# Exercise instructions
Every line from the first one in the data below through the line holding "Tel:+86-13880247006 Email: sales@steelss.com" is to be written out exactly, with the pictures omitted.

[Transcribed page contents]
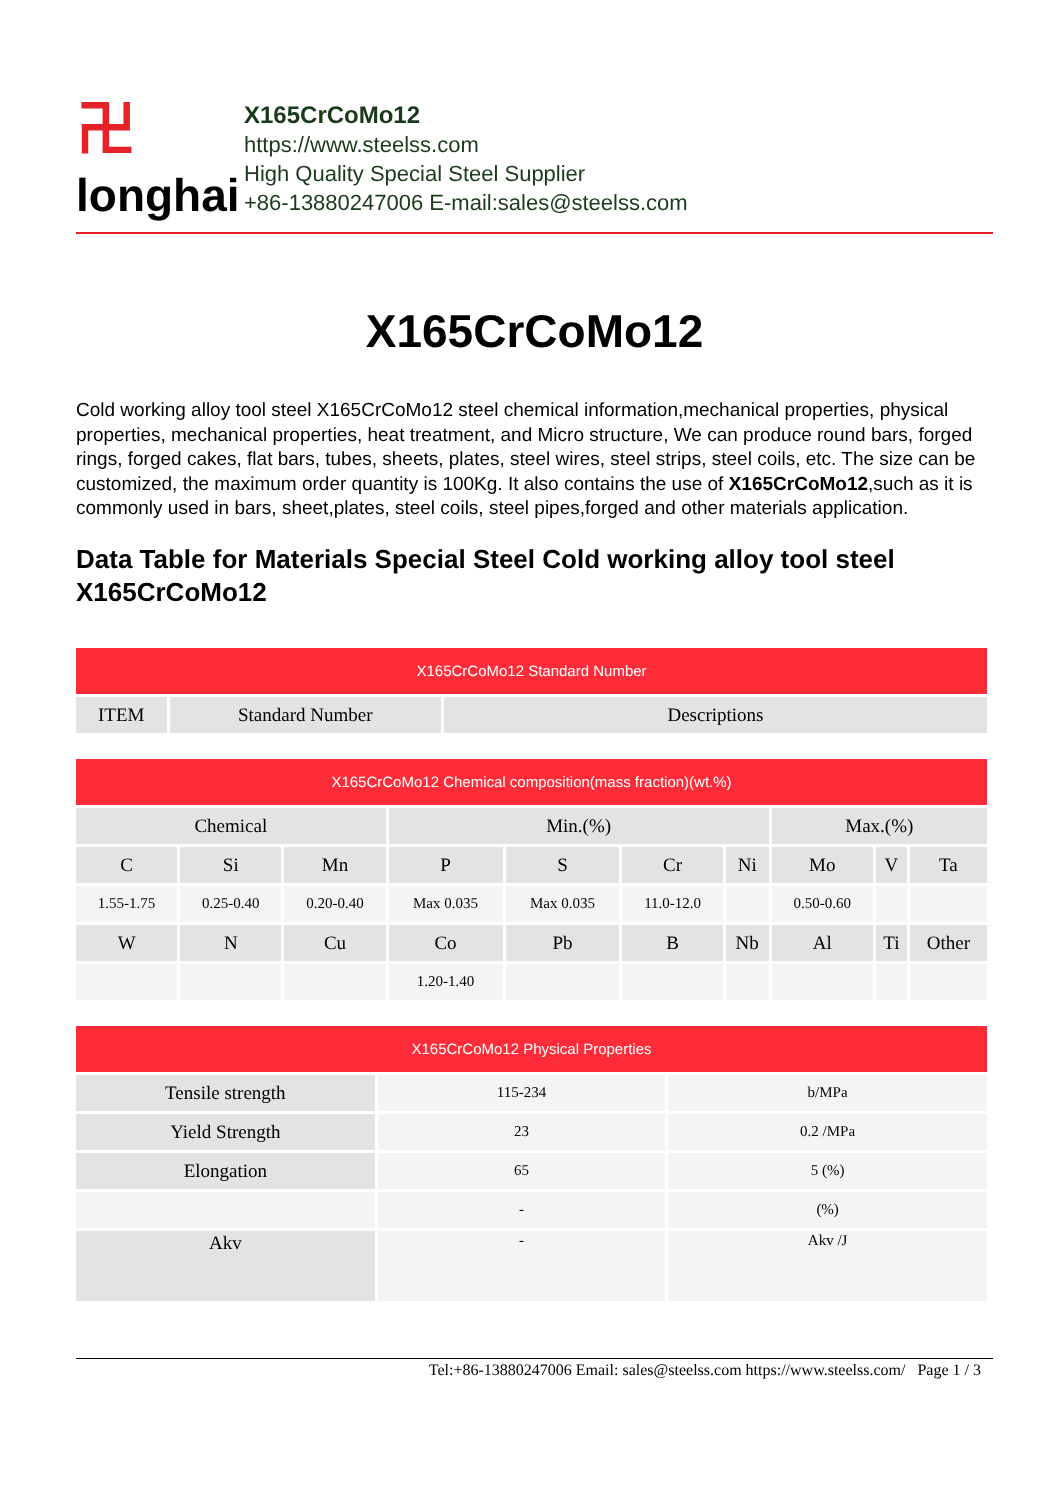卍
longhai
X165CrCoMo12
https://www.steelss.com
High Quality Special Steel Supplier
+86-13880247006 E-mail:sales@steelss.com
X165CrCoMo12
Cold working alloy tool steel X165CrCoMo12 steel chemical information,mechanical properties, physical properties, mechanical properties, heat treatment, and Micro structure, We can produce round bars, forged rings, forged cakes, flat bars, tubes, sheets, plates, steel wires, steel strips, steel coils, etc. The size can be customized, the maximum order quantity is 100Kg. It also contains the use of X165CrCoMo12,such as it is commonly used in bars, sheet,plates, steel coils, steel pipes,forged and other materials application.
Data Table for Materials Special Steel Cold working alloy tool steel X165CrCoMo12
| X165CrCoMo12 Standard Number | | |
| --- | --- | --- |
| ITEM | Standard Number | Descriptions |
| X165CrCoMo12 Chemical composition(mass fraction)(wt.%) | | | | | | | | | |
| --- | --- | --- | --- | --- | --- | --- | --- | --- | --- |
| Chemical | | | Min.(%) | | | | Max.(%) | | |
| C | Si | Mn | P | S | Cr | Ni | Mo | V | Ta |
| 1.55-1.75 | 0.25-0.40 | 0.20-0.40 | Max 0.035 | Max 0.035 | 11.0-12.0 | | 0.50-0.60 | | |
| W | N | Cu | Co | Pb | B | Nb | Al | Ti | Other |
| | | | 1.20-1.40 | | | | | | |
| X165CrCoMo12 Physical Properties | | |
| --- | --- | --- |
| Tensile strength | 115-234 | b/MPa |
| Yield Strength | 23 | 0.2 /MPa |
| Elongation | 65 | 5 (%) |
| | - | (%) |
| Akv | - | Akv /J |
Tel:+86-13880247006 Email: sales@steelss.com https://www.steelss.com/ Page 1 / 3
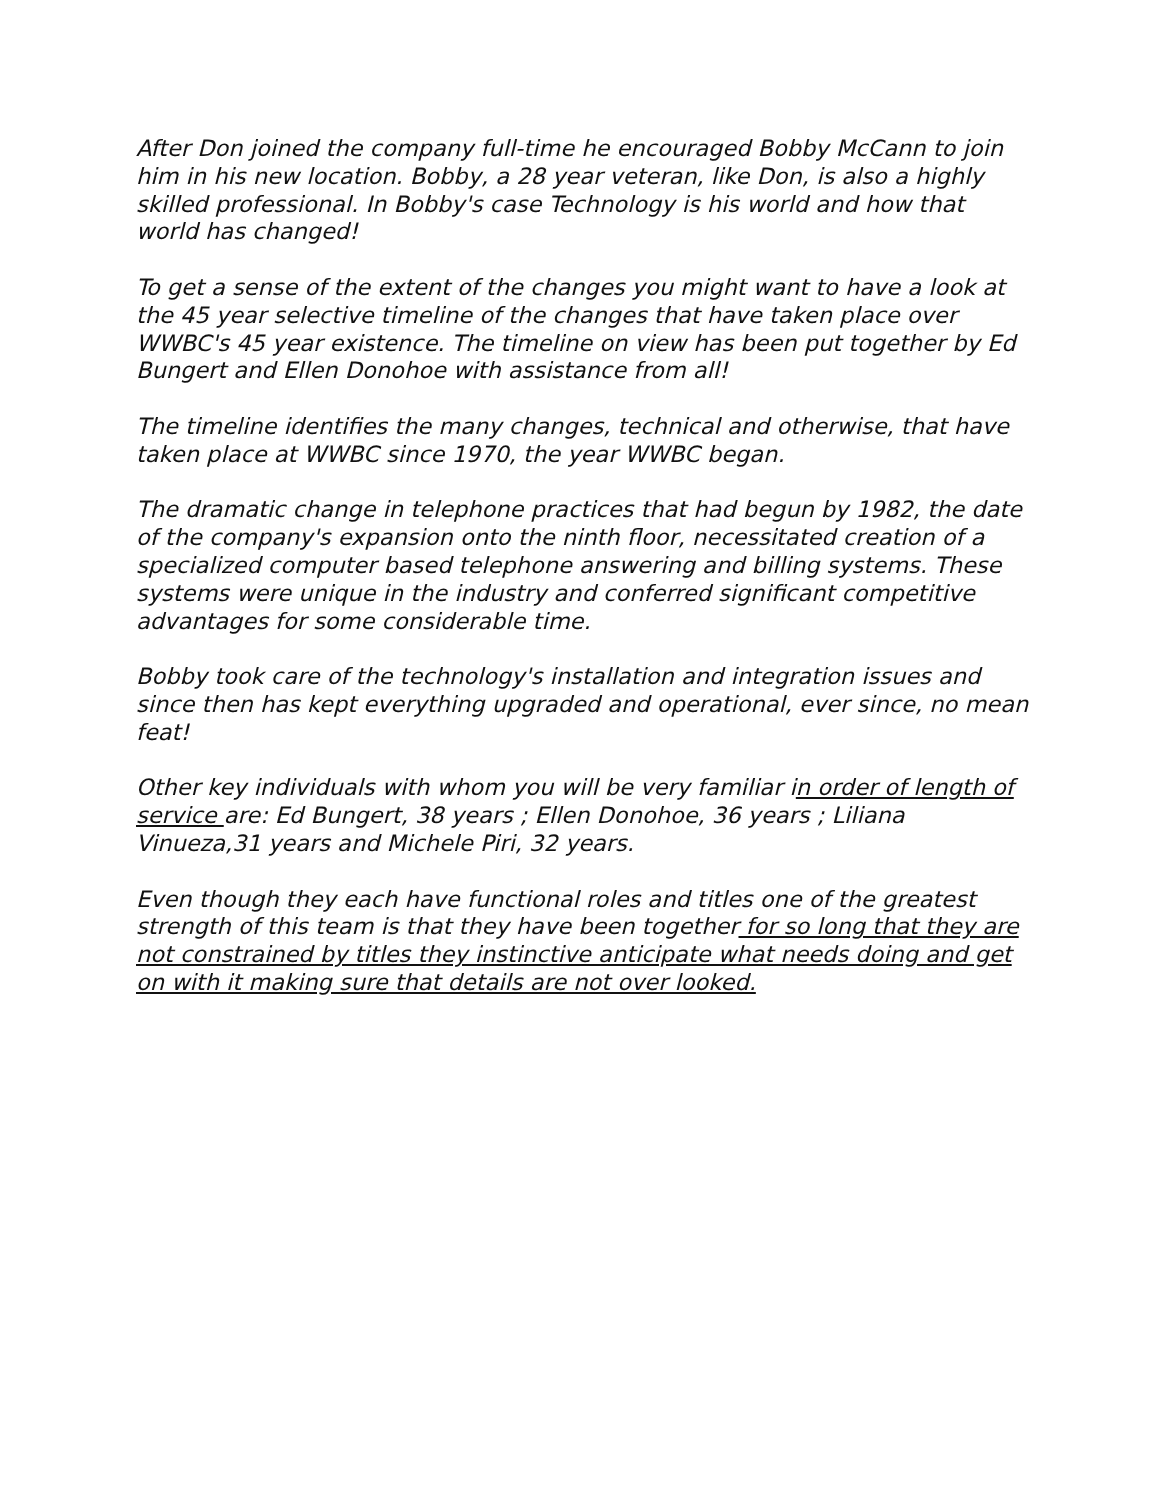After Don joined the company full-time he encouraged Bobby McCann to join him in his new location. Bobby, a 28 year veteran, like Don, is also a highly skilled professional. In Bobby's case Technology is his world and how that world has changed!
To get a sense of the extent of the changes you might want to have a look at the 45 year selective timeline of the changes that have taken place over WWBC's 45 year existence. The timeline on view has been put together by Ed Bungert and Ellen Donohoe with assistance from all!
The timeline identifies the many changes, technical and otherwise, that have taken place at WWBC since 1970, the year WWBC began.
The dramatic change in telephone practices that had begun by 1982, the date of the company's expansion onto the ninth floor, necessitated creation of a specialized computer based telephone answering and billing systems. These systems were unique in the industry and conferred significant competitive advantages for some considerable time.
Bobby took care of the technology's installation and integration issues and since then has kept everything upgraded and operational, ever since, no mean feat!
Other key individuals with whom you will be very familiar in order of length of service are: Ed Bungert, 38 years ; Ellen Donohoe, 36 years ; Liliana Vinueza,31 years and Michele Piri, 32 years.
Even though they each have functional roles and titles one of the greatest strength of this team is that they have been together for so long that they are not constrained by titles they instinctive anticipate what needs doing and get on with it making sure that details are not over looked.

# Completed exercise
卍
longhai
X165CrCoMo12
https://www.steelss.com
High Quality Special Steel Supplier
+86-13880247006 E-mail:sales@steelss.com
X165CrCoMo12
Cold working alloy tool steel X165CrCoMo12 steel chemical information,mechanical properties, physical properties, mechanical properties, heat treatment, and Micro structure, We can produce round bars, forged rings, forged cakes, flat bars, tubes, sheets, plates, steel wires, steel strips, steel coils, etc. The size can be customized, the maximum order quantity is 100Kg. It also contains the use of X165CrCoMo12,such as it is commonly used in bars, sheet,plates, steel coils, steel pipes,forged and other materials application.
Data Table for Materials Special Steel Cold working alloy tool steel X165CrCoMo12
| X165CrCoMo12 Standard Number | | |
| --- | --- | --- |
| ITEM | Standard Number | Descriptions |
| X165CrCoMo12 Chemical composition(mass fraction)(wt.%) | | | | | | | | | |
| --- | --- | --- | --- | --- | --- | --- | --- | --- | --- |
| Chemical | | | Min.(%) | | | | Max.(%) | | |
| C | Si | Mn | P | S | Cr | Ni | Mo | V | Ta |
| 1.55-1.75 | 0.25-0.40 | 0.20-0.40 | Max 0.035 | Max 0.035 | 11.0-12.0 | | 0.50-0.60 | | |
| W | N | Cu | Co | Pb | B | Nb | Al | Ti | Other |
| | | | 1.20-1.40 | | | | | | |
| X165CrCoMo12 Physical Properties | | |
| --- | --- | --- |
| Tensile strength | 115-234 | b/MPa |
| Yield Strength | 23 | 0.2 /MPa |
| Elongation | 65 | 5 (%) |
| | - | (%) |
| Akv | - | Akv /J |
Tel:+86-13880247006 Email: sales@steelss.com https://www.steelss.com/ Page 1 / 3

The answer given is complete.